Soprattutto, è facile rendersi conto in modo troppo vistoso di come tutta la serie si regga esclusivamente su Hilde, senza la quale Home Before Dark non riuscirebbe ad aggiungere granché, in termini di struttura del racconto e messa in scena, a ciò che abbiamo già visto in tanti altri mystery simili (se si escludono alcune ricostruzioni grafiche dell’indagine, costruite con un accattivamente stile grafico in linea con l’età della protagonista).
Ma in fondo Hilde c’è, il senso è proprio quello, e la serie, pur senza diventare una bomba totale, riesce in ogni episodio a rinfrescare il desiderio di vedere come andrà a finire.

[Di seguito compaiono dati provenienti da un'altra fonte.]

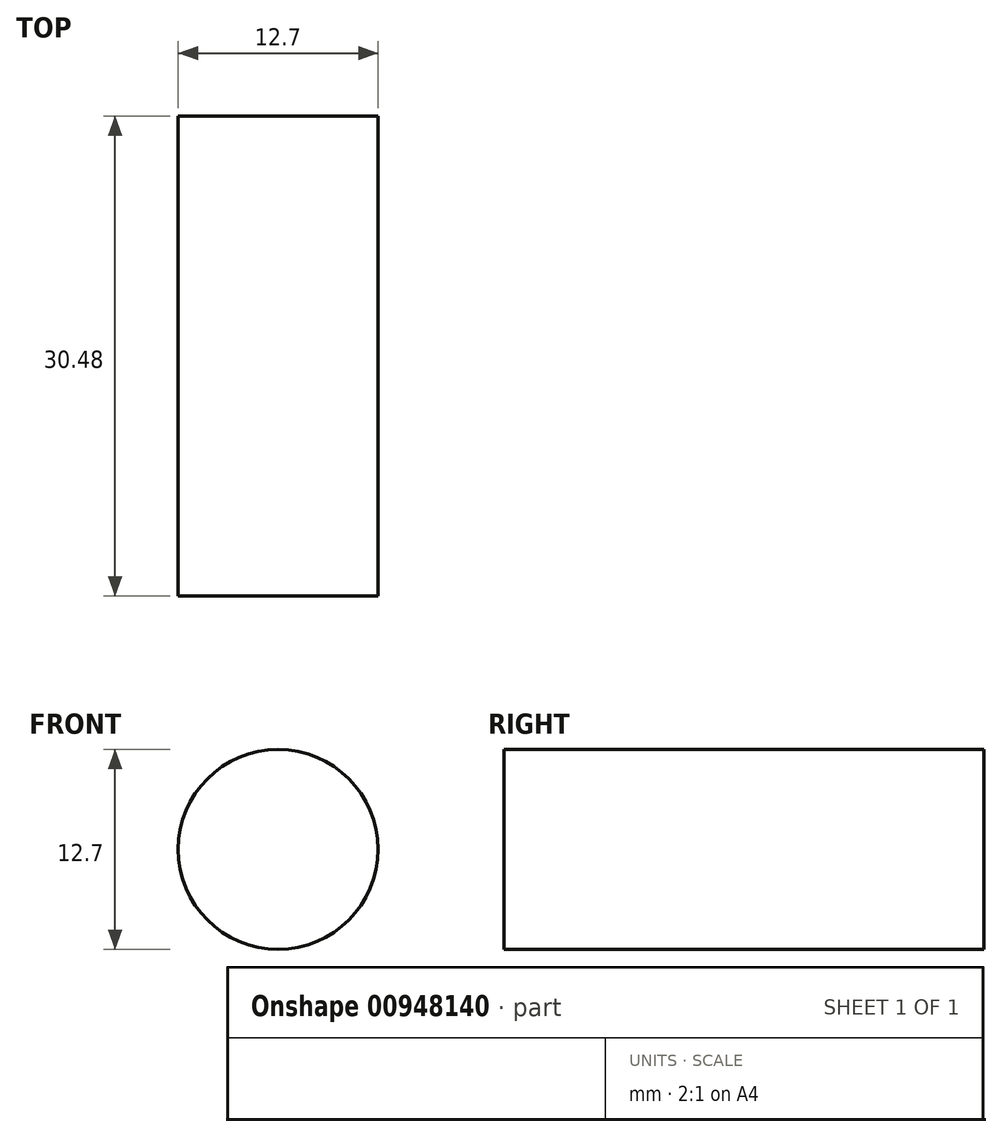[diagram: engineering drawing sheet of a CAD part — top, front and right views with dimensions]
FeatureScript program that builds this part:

Che voglio dire, non è mica poco.

PS Mi rendo conto di aver scritto un titolo con dentro le parole “Veronica Mars”, senza mai citarla nell’articolo. In realtà il paragone può essere fatto più che altro per il concetto di “detective più giovane del previsto”, perché i toni di Home Before Dark sono un po’ diversi, meno sarcastici e borderline. Però il sospetto è che Hilde, passata la pubertà e aggiunta alla sua vita una prurigine liceale che Kristen Bell viveva quotidianamente, potrebbe non essere poi così diversa dalla mitica investigatrice di Neptune.

Perché seguire Home Before Dark: perché è un mystery molto classico ma ben costruito, con l’interessante aggiunta di un’investigatrice bambina per la quale è difficile non fare il tifo.
Perché mollare Home Before Dark: se ci tenete molto a che le vostre detection televisive siano il più possibile realistiche, beh, qui ci sono omicidi vecchi di decenni risolti da una bambina di nove anni. Proprio “realistica”, non è.